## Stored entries
__________

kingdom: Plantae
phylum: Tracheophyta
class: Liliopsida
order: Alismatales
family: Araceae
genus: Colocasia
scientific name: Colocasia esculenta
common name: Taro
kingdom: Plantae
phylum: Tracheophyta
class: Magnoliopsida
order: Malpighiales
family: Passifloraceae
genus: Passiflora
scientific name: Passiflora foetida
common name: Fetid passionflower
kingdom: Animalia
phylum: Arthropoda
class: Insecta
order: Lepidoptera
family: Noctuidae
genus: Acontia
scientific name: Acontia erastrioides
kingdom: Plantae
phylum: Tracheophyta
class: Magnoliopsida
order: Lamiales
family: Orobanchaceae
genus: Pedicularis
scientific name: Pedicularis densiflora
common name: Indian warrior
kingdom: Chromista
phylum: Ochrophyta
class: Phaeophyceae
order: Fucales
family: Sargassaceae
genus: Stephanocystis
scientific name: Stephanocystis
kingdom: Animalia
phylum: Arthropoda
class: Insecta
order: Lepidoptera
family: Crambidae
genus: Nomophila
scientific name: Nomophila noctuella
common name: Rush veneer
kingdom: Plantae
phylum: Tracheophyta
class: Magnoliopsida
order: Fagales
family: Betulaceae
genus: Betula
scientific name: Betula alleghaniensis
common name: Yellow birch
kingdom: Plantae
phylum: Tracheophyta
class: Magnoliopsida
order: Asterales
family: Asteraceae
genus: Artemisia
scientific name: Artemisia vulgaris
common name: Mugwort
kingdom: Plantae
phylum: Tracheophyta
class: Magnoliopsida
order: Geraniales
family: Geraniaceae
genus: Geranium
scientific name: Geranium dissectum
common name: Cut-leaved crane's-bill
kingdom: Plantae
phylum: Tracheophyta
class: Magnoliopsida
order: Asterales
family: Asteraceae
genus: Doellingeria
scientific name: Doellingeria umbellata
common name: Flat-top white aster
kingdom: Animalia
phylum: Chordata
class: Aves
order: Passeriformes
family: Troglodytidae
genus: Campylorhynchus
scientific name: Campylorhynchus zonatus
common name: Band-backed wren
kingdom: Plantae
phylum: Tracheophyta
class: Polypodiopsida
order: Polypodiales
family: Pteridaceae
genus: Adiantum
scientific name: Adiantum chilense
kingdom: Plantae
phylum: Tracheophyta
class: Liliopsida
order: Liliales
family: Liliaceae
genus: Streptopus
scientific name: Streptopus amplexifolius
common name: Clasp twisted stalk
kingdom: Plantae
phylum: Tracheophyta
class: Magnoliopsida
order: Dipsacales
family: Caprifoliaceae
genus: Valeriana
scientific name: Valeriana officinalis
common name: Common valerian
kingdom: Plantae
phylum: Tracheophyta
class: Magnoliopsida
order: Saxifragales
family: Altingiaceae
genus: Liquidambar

__________

## What to do
Rewrite the lines of all the entries above, replacing "common name" with "everyday name" each time it appears and leaving everything else unchanged.

## Final answer
kingdom: Plantae
phylum: Tracheophyta
class: Liliopsida
order: Alismatales
family: Araceae
genus: Colocasia
scientific name: Colocasia esculenta
everyday name: Taro
kingdom: Plantae
phylum: Tracheophyta
class: Magnoliopsida
order: Malpighiales
family: Passifloraceae
genus: Passiflora
scientific name: Passiflora foetida
everyday name: Fetid passionflower
kingdom: Animalia
phylum: Arthropoda
class: Insecta
order: Lepidoptera
family: Noctuidae
genus: Acontia
scientific name: Acontia erastrioides
kingdom: Plantae
phylum: Tracheophyta
class: Magnoliopsida
order: Lamiales
family: Orobanchaceae
genus: Pedicularis
scientific name: Pedicularis densiflora
everyday name: Indian warrior
kingdom: Chromista
phylum: Ochrophyta
class: Phaeophyceae
order: Fucales
family: Sargassaceae
genus: Stephanocystis
scientific name: Stephanocystis
kingdom: Animalia
phylum: Arthropoda
class: Insecta
order: Lepidoptera
family: Crambidae
genus: Nomophila
scientific name: Nomophila noctuella
everyday name: Rush veneer
kingdom: Plantae
phylum: Tracheophyta
class: Magnoliopsida
order: Fagales
family: Betulaceae
genus: Betula
scientific name: Betula alleghaniensis
everyday name: Yellow birch
kingdom: Plantae
phylum: Tracheophyta
class: Magnoliopsida
order: Asterales
family: Asteraceae
genus: Artemisia
scientific name: Artemisia vulgaris
everyday name: Mugwort
kingdom: Plantae
phylum: Tracheophyta
class: Magnoliopsida
order: Geraniales
family: Geraniaceae
genus: Geranium
scientific name: Geranium dissectum
everyday name: Cut-leaved crane's-bill
kingdom: Plantae
phylum: Tracheophyta
class: Magnoliopsida
order: Asterales
family: Asteraceae
genus: Doellingeria
scientific name: Doellingeria umbellata
everyday name: Flat-top white aster
kingdom: Animalia
phylum: Chordata
class: Aves
order: Passeriformes
family: Troglodytidae
genus: Campylorhynchus
scientific name: Campylorhynchus zonatus
everyday name: Band-backed wren
kingdom: Plantae
phylum: Tracheophyta
class: Polypodiopsida
order: Polypodiales
family: Pteridaceae
genus: Adiantum
scientific name: Adiantum chilense
kingdom: Plantae
phylum: Tracheophyta
class: Liliopsida
order: Liliales
family: Liliaceae
genus: Streptopus
scientific name: Streptopus amplexifolius
everyday name: Clasp twisted stalk
kingdom: Plantae
phylum: Tracheophyta
class: Magnoliopsida
order: Dipsacales
family: Caprifoliaceae
genus: Valeriana
scientific name: Valeriana officinalis
everyday name: Common valerian
kingdom: Plantae
phylum: Tracheophyta
class: Magnoliopsida
order: Saxifragales
family: Altingiaceae
genus: Liquidambar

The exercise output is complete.